The federal budget deficit is a huge problem, to be sure. But you need to distinguish between deficits occurring this year and next when the economy is still trying to climb out of a hole, and deficits five to ten years from now. If government doesn’t spend enough in the short term to get jobs back, those out-year deficits will be even larger because tax revenues will be lower than otherwise and we’ll be spending more on unemployment benefits. The public doesn’t quite get this distinction, which is probably why the President thought it necessary to freeze discretionary nonmilitary spending.
2. The boomers now speeding toward retirement. Neither party wants to deal with the inevitable consequences for Medicare and Social Security. The President’s idea for a bi-partisan congressional commission on the deficit was too large and amorphous to gain the support it needed. He’d do better to try for a bi-partisan commission that focused just on these two giant entitlement programs. Social Security is an easier fix than Medicare, but the growth of both have to be tamed.

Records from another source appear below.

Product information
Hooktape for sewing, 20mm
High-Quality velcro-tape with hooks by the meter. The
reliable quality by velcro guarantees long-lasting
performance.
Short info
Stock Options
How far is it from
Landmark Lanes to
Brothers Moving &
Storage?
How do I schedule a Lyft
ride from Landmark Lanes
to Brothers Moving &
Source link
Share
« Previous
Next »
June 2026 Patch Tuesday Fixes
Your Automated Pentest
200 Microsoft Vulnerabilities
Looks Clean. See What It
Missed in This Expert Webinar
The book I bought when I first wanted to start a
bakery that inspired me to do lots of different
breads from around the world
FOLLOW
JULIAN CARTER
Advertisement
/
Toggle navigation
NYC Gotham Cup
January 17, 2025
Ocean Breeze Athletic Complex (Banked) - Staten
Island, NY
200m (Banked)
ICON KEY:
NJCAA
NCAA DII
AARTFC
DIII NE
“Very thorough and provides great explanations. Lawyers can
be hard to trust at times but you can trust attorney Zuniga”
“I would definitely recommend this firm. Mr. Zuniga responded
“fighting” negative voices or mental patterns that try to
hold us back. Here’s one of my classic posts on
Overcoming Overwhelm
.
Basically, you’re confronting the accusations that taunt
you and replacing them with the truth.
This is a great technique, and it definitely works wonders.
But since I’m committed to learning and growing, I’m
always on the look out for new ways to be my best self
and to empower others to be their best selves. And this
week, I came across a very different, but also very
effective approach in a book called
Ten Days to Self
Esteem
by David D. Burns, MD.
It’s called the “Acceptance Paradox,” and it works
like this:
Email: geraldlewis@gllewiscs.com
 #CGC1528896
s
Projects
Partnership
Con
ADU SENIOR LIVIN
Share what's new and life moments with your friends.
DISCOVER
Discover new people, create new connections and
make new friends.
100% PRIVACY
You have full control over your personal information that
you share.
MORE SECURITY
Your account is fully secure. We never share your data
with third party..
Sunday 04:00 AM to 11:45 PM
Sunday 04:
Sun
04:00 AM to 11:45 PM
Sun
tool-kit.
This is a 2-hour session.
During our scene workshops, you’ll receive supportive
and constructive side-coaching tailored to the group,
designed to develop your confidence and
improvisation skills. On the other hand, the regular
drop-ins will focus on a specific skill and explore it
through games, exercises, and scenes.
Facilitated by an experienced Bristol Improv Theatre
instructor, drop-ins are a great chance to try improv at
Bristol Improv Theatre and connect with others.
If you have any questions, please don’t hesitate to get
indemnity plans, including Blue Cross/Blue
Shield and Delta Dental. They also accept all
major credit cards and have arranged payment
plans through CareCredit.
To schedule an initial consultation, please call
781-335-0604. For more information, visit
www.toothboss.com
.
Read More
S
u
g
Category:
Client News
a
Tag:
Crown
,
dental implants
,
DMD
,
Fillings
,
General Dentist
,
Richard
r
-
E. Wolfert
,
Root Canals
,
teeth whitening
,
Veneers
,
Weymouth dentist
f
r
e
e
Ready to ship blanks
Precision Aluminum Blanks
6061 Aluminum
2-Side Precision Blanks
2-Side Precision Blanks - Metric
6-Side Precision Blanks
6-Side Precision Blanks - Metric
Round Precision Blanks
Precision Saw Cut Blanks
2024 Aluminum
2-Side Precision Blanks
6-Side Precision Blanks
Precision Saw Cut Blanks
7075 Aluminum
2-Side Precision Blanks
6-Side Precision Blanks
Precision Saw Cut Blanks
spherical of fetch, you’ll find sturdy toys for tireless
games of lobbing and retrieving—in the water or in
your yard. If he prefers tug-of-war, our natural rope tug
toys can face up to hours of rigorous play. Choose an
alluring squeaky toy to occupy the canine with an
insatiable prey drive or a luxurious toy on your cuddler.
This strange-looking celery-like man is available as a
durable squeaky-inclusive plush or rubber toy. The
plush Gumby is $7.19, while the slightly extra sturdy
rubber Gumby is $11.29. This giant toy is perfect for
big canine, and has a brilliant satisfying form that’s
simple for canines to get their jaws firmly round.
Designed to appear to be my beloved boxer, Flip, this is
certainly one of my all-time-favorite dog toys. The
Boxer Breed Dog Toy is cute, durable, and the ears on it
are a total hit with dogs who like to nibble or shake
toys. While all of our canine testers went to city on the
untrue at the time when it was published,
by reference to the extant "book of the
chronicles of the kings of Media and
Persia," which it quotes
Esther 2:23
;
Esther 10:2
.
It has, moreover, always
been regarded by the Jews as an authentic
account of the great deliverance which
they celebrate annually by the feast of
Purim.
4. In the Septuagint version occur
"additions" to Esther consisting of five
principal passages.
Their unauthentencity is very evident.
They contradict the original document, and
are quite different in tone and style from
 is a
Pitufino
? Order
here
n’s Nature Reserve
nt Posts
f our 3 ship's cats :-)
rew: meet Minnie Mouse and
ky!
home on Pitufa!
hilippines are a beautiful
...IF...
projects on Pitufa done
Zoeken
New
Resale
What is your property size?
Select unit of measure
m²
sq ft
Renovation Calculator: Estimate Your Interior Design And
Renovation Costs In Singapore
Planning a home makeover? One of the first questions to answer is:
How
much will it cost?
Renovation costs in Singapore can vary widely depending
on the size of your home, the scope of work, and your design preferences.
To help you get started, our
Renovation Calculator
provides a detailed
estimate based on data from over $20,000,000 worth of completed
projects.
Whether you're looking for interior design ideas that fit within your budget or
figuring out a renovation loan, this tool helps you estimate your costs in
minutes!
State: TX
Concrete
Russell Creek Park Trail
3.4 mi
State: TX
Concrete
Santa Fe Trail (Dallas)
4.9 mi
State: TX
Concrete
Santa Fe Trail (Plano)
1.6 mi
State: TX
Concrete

In the 1980s, Alan Greenspan chaired a commission to deal with Social Security’s pending problems that came up with fixes Congress implemented.
Don’t get confused by the size of the numbers at stake. Pay attention to the ratio of cumulative debt to the size of the national economy. That will tell you how easily we can manage the debt. The debt-to-GDP ratio right now is close to 53 percent – still in the manageable zone. But after the boomers hit retirement, it will soar. One of the most telling figures in the President’s budget document is the Congressional Budget Office’s projection that by 2020 the debt-to-GDP ratio will be 77 percent, assuming no entitlement reforms. That’s bad news. The ratio is moving in the wrong direction. At some point, the dollar could tank and interest rates explode.